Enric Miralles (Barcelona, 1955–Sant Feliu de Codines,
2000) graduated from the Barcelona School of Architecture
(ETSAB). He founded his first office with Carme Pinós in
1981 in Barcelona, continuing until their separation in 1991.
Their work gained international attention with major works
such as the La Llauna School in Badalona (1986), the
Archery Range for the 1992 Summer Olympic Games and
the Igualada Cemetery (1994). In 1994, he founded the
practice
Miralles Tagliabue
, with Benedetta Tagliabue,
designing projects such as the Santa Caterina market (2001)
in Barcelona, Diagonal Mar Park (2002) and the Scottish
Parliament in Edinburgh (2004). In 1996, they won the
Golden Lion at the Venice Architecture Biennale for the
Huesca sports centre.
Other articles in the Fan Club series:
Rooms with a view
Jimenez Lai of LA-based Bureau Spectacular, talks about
----------------------------------------
» **What is required**
Your answer should be the data above, retyped in full and unaltered.

» **Written solution**
Enric Miralles (Barcelona, 1955–Sant Feliu de Codines,
2000) graduated from the Barcelona School of Architecture
(ETSAB). He founded his first office with Carme Pinós in
1981 in Barcelona, continuing until their separation in 1991.
Their work gained international attention with major works
such as the La Llauna School in Badalona (1986), the
Archery Range for the 1992 Summer Olympic Games and
the Igualada Cemetery (1994). In 1994, he founded the
practice
Miralles Tagliabue
, with Benedetta Tagliabue,
designing projects such as the Santa Caterina market (2001)
in Barcelona, Diagonal Mar Park (2002) and the Scottish
Parliament in Edinburgh (2004). In 1996, they won the
Golden Lion at the Venice Architecture Biennale for the
Huesca sports centre.
Other articles in the Fan Club series:
Rooms with a view
Jimenez Lai of LA-based Bureau Spectacular, talks about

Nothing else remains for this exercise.